Zing Forum

Reading

SAHM: A New Benchmark for Arabic Financial and Shari'ah Compliance Reasoning

The research team launched the SAHM benchmark, covering 14,380 expert-validated data entries. Evaluations show that Arabic fluency does not equate to evidence-based financial reasoning ability, providing a crucial tool for Arabic financial NLP research.

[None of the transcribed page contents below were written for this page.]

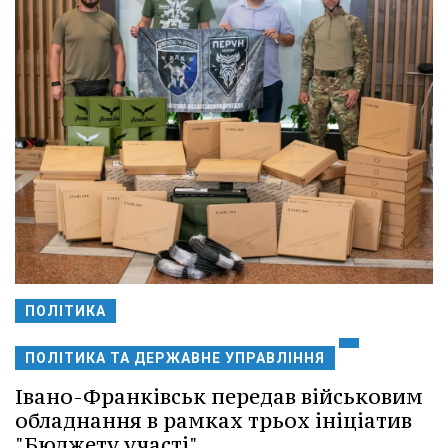
ПОЛІТИКА
ПОЛІТИКА ТА ДЕРЖАВНЕ УПРАВЛІННЯ
Івано-Франківськ передав військовим
обладнання в рамках трьох ініціатив
"Бюджету участі".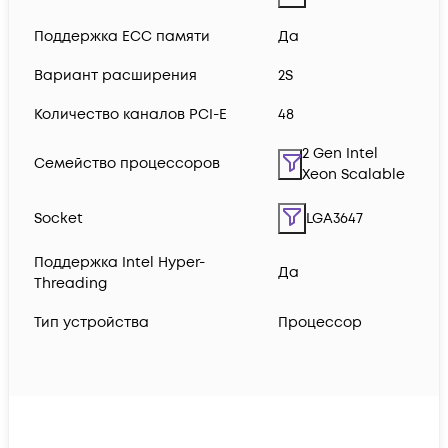
Поддержка ECC памяти
Да
Вариант расширения
2S
Количество каналов PCI-E
48
2 Gen Intel
Семейство процессоров
Xeon Scalable
Socket
LGA3647
Поддержка Intel Hyper-
Да
Threading
Тип устройства
Процессор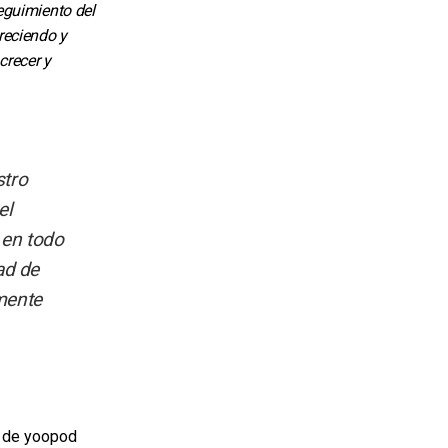
seguimiento del
reciendo y
crecer y
stro
el
 en todo
ad de
mente
ón de yoopod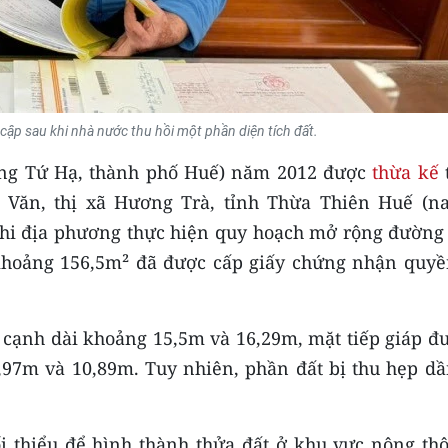
ập sau khi nhà nước thu hồi một phần diện tích đất.
ờng Tứ Hạ, thành phố Huế) năm 2012 được
thừa kế
Văn, thị xã Hương Trà, tỉnh Thừa Thiên Huế (na
hi địa phương thực hiện quy hoạch mở rộng đường
 khoảng 156,5m² đã được cấp giấy chứng nhận quyề
c cạnh dài khoảng 15,5m và 16,29m, mặt tiếp giáp đ
0,97m và 10,89m. Tuy nhiên, phần đất bị thu hẹp dầ
ối thiểu để hình thành thửa đất ở khu vực nông thô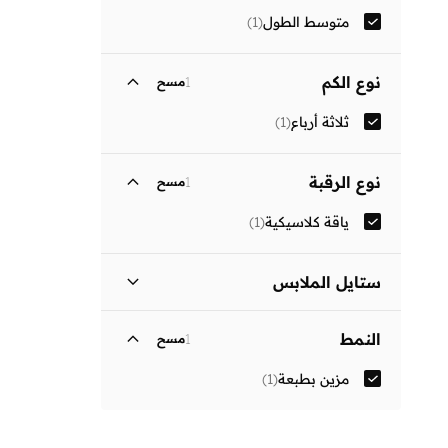
متوسط الطول
(
1
)
نوع الكم
1
مسح
ثلاثة أرباع
(
1
)
نوع الرقبة
1
مسح
ياقة كلاسيكية
(
1
)
ستايل الملابس
فستان بتصميم قميص
(
1
)
النمط
1
مسح
مزين بطبعة
(
1
)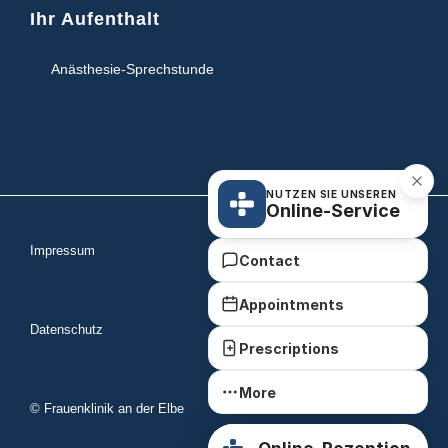
Ihr Aufenthalt
Anästhesie-Sprechstunde
NUTZEN SIE UNSEREN
Online-Service
Impressum
Contact
Appointments
Datenschutz
Prescriptions
More
© Frauenklinik an der Elbe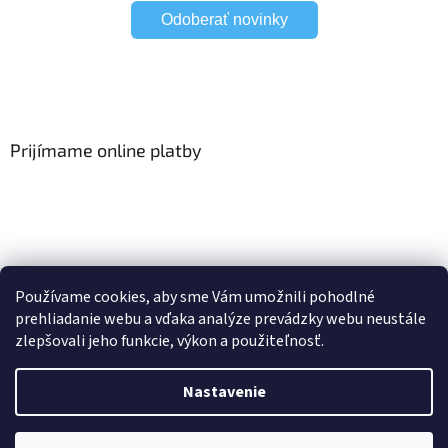
Odoberať novinky
Prijímame online platby
Viac o Smart Home
I Elektrické garniže
Používame cookies, aby sme Vám umožnili pohodlné
prehliadanie webu a vďaka analýze prevádzky webu neustále
zlepšovali jeho funkcie, výkon a použiteľnosť.
Vytvoril Shoptet
Nastavenie
Copyright 2026
HomeSystem.sk
. Všetky práva vyhradené.
Upraviť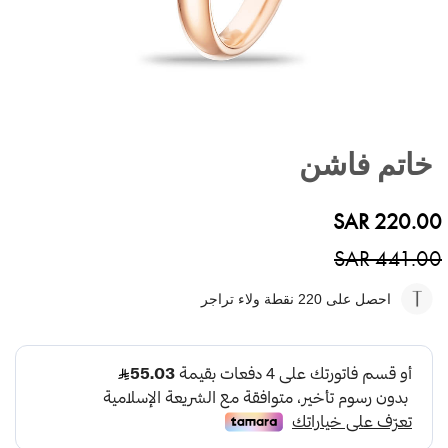
تخطي
إلى
خاتم فاشن
بداية
معرض
الصور
SAR 220.00
SAR 441.00
احصل على 220
نقطة ولاء تراجر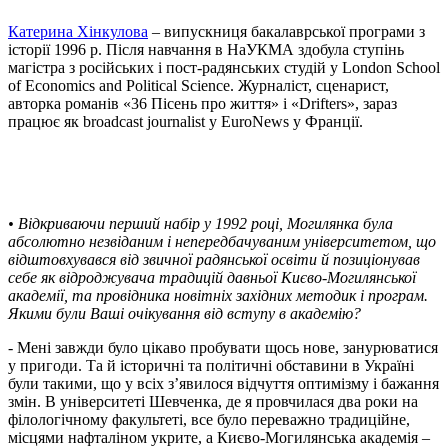
Катерина Хінкулова
– випускниця бакалаврської програми з
історії 1996 р. Після навчання в НаУКМА здобула ступінь
магістра з російських і пост-радянських студій у London School
of Economics and Political Science. Журналіст, сценарист,
авторка романів «36 Пісень про життя» і «Drifters», зараз
працює як broadcast journalist у EuroNews у Франції.
• Відкриваючи перший набір у 1992 році, Могилянка була
абсолютно незвіданим і непередбачуваним університетом, що
відштовхувався від звичної радянської освіти й позиціонував
себе як відроджувача традицій давньої Києво-Могилянської
академії, та провідника новітніх західних методик і програм.
Якими були Ваші очікування від вступу в академію?
- Мені завжди було цікаво пробувати щось нове, занурюватися
у пригоди. Та й історичні та політичні обставини в Україні
були такими, що у всіх з’явилося відчуття оптимізму і бажання
змін. В університеті Шевченка, де я провчилася два роки на
філологічному факультеті, все було переважно традиційне,
місцями нафталіном укрите, а Києво-Могилянська академія –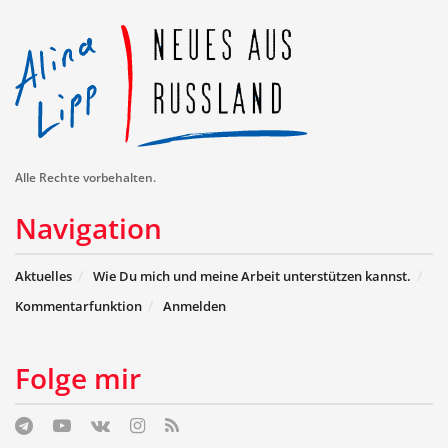
Alle Rechte vorbehalten.
Navigation
Aktuelles
Wie Du mich und meine Arbeit unterstützen kannst.
Kommentarfunktion
Anmelden
Folge mir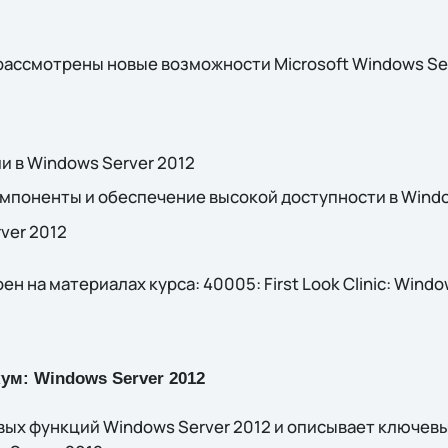
рассмотрены новые возможности Microsoft Windows Ser
 в Windows Server 2012
мпоненты и обеспечение высокой доступности в Windo
ver 2012
 на материалах курса: 40005: First Look Clinic: Windo
ум: Windows Server 2012
вых функций Windows Server 2012 и описывает ключе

阿拉伯语NLP金融AI伊斯兰金融Shari'ah合规基准测试大语言模型评估AAOIFI
Published 2026-04-21 13:24Recent activity 2026-04-22 12:39Estimated read 5 min
SAHM: A New Benchmark for Arabic Financial and Shari'ah Compliance Reasoning
1

Section 01

SAHM Benchmark: A New Tool for Arabic Financial and Shari'ah Compliance Reasoning

The research team launched the SAHM benchmark, covering 14,380 expert-validated data entries. Evaluations show that Arabic fluency does not equate to evidence-based financial reasoning ability, providing a crucial tool for Arabic financial NLP research. This benchmark focuses on Islamic financial compliance reasoning, filling the gap in Arabic financial AI evaluation.

2

Section 02

Background: Gaps in Arabic Financial NLP and Unique Challenges of Islamic Finance

Current financial AI progress is concentrated in English scenarios; English financial NLP already has a well-established benchmark system, but Arabic financial NLP lacks high-quality evaluation benchmarks. The Arab world has a large financial market, and Islamic finance follows Shari'ah rules (such as prohibiting interest, investing in forbidden industries, requiring risk-sharing, etc.). AI needs cross-domain reasoning, which goes far beyond simple translation or retrieval.

3

Section 03

SAHM Benchmark Construction: Data and Task Design

SAHM is a document-anchored benchmark and instruction-tuning dataset. Data sources include AAOIFI regulatory documents, real fatwa legal rulings, professional exam materials, and corporate documents, totaling 14,380 expert-validated instances. Seven tasks are designed: AAOIFI standard Q&A, Fatwa Q&A and multiple-choice questions, accounting and business exams, financial sentiment analysis, extractive summarization, event-causal reasoning, etc., to comprehensively evaluate model capabilities.

4

Section 04

Evaluation Evidence: Fluency ≠ Reasoning Ability, Significant Differences in Task Performance

Evaluations of 19 top LLMs found: Arabic fluency cannot be converted into evidence-based financial reasoning ability; models perform well in recognition tasks such as sentiment analysis and multiple-choice questions, but their performance in generative tasks (e.g., open-ended answers) and event-causal reasoning tasks drops significantly, with causal reasoning being the biggest shortcoming.

5

Section 05

Conclusion: Financial AI Needs to Balance Language and Professional Competence, Emphasizing Interpretability

Evaluating financial AI cannot only focus on language fluency; it needs specialized domain benchmarks to test substantive capabilities. Progress in English financial NLP cannot be automatically transferred to Arabic; Islamic finance requires specialized data and training. Financial decisions need traceable evidence, and SAHM emphasizes document-anchored interpretability requirements.

6

Section 06

Open Source and Applications: Practical Directions to Promote Arabic Financial AI Development

The research team open-sourced the SAHM benchmark data, evaluation framework, and instruction-tuned models. Application scenarios include: Islamic financial compliance AI assistants, Arabic financial education intelligent tutoring systems, compliance review tools, market intelligence analysis (sentiment signal and event-causal extraction), etc.

7

Section 07

Limitations and Future: Paths to Improve the SAHM Benchmark

SAHM has limitations such as geographic coverage (mainly Gulf regions), timeliness (needing regular updates of regulations and Shari'ah rules), multimodal expansion (needing to support charts and tables), and adversarial testing (evaluating robustness). In the future, it is necessary to expand geographic representation, update data, add multimodal capability evaluation, and adversarial testing.